Spectral set, complete spectral set and dilation for Banach space operators
Swapan Jana, Sourav Pal
TL;DR
The paper investigates how foundational Hilbert-space equivalences among contraction, spectral set, complete spectral set, and dilation fail in the Banach-space setting. It leverages Bohr's theorem to connect spectral-set phenomena with minimal spectral sets for operator families $\mathcal{F}_r$, establishing that the closed disk $\overline{D}_R$ is the minimal spectral set for $\mathcal{F}_r$ iff $r=R/3$, and that the Bohr radius of $D_R$ equals $R/3$. Through explicit Banach-space counterexamples, it shows that norm-control does not force spectral-set implications, and that dilation and complete spectral-set properties are not equivalent in general Banach spaces.

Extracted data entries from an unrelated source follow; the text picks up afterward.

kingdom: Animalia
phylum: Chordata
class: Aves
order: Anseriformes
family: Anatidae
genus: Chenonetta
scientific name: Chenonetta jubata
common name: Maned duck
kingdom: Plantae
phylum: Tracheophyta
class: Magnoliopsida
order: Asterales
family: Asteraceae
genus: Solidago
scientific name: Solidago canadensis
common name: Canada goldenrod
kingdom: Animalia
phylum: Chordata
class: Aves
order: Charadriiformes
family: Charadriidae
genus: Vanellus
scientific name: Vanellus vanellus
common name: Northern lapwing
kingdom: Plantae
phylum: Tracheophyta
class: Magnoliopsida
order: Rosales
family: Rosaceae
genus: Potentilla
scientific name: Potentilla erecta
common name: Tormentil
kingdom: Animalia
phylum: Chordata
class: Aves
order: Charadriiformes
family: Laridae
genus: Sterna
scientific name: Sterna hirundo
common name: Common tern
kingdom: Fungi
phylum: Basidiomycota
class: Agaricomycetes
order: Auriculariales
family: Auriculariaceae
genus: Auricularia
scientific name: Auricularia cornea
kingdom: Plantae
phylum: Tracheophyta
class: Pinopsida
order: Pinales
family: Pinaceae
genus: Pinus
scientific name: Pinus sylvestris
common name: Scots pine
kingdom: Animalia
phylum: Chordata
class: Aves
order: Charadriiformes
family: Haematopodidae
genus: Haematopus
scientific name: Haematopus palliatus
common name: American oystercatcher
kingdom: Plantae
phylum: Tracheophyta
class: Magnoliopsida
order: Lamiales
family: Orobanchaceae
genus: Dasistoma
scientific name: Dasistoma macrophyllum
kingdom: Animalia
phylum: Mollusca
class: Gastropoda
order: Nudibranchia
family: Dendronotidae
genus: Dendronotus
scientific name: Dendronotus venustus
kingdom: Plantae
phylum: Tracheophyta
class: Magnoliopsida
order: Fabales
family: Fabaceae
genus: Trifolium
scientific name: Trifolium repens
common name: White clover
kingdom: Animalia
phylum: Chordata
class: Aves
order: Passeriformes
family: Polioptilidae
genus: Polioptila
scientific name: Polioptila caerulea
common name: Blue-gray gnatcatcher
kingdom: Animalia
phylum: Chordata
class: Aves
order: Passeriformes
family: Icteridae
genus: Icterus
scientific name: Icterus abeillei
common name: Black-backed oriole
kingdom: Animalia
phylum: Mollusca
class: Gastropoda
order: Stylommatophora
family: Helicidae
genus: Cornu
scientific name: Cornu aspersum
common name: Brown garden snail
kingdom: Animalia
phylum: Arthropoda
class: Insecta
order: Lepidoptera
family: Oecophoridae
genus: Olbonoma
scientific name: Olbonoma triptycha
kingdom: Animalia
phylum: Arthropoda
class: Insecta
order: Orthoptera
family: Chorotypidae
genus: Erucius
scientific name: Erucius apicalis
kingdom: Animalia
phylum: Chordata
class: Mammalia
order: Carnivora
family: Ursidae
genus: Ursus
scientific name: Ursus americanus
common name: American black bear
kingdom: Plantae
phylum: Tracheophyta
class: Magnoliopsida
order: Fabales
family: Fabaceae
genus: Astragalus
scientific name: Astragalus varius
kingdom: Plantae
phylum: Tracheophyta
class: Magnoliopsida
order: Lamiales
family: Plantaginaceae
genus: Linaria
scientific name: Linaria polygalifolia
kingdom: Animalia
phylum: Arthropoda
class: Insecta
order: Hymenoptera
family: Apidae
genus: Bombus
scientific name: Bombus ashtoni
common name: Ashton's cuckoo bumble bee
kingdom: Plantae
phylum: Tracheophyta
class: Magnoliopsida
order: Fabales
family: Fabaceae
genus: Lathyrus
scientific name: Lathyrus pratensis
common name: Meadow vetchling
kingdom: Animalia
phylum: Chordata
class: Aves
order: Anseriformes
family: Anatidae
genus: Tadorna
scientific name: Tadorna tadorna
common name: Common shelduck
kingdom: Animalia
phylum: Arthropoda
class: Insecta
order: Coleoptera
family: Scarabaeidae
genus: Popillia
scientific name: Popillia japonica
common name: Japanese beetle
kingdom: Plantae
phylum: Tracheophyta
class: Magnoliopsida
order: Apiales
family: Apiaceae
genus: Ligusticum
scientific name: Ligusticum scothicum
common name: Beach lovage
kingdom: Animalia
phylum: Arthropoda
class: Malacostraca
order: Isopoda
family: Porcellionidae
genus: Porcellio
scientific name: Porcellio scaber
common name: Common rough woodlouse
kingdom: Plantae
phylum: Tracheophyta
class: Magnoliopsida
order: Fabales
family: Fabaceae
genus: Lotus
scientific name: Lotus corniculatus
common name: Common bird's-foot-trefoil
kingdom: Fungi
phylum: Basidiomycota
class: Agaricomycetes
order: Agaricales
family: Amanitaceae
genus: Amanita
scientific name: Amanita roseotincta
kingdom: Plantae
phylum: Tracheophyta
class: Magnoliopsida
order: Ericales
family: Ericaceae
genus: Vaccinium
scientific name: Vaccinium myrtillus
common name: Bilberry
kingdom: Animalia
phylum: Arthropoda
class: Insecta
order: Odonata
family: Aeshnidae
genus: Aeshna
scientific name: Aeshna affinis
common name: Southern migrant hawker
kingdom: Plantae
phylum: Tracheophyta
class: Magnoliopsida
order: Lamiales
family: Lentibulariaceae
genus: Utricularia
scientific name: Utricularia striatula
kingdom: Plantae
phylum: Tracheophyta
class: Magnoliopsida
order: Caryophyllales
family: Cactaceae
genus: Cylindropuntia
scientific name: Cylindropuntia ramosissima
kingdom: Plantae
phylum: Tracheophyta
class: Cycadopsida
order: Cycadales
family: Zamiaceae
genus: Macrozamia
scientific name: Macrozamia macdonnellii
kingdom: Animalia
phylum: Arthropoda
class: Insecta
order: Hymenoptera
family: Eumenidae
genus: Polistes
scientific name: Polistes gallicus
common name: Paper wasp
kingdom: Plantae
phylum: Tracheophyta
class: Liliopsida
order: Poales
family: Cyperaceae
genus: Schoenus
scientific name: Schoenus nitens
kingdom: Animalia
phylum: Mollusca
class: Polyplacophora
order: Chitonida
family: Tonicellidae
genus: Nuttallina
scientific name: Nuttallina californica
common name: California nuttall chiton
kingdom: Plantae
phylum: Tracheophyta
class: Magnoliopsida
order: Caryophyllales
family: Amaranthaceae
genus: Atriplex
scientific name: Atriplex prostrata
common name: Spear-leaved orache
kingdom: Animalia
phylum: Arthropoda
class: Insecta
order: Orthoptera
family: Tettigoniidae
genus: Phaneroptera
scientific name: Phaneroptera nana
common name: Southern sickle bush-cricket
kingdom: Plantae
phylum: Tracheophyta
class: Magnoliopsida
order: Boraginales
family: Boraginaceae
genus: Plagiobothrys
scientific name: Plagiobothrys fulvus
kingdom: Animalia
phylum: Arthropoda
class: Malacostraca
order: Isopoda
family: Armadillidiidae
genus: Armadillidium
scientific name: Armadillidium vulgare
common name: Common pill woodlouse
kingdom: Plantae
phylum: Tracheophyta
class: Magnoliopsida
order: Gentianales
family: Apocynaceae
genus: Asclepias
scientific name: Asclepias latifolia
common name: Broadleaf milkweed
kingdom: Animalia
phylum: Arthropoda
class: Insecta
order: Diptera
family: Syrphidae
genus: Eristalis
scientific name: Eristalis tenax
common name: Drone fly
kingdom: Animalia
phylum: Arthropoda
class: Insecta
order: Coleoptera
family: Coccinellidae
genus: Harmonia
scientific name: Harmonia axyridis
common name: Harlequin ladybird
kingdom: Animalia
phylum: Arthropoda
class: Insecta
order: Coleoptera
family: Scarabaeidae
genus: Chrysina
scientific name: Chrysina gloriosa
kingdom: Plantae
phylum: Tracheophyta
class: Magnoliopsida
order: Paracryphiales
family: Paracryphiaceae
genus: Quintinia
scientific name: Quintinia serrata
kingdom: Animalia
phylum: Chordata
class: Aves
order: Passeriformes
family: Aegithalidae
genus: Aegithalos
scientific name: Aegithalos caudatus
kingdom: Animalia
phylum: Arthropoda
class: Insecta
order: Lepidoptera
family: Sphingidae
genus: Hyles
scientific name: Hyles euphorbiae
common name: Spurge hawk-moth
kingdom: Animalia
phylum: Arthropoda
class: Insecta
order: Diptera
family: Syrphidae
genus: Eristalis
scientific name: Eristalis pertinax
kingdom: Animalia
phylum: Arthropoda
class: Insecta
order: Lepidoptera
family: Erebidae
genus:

The results yield new Hilbert-space characterizations and clarify the scope of spectral-set theory beyond the Hilbert setting, linking dilation theory to Bohr-type phenomena in Banach spaces. Overall, the work delineates the precise boundaries between contraction, spectral behavior, and dilation in Banach spaces, enriching the theory with concrete counterexamples and cross-connecting classical results.
Abstract
Famous results due to von Neumann, Sz.-Nagy and Arveson assert that the following four statements are equivalent; a Hilbert space operator $T$ is a contraction; the closed unit disk $\overline{\mathbb D}$ is a spectral set for $T$; $T$ can be dilated to a Hilbert space isometry; $\overline{\mathbb D}$ is a complete spectral set for $T$. In this article, we show by counter examples that no two of them are equivalent for Banach space operators. If $\mathcal F_r$ is the family of all Banach space operators having norm less than or equal to $r$ and if $D_R$ denotes the open disk in the complex plane with centre at the origin and radius $R$, then we prove by an application of Bohr's theorem that $\overline{D}_R$ is the minimal spectral set for $\mathcal F_r$ if and only if $r=\frac{R}{3}$. Also, we prove the equivalence of the following two facts: the Bohr radius of $D_R$ is $\frac{R}{3}$ and $\sup \{ r>0\,:\, \overline{D}_R \text{ is a spectral set for } \mathcal F_r \}=\frac{R}{3}$. We found several new characterizations for a Hilbert space in terms of spectral set and complete spectral set for different operators.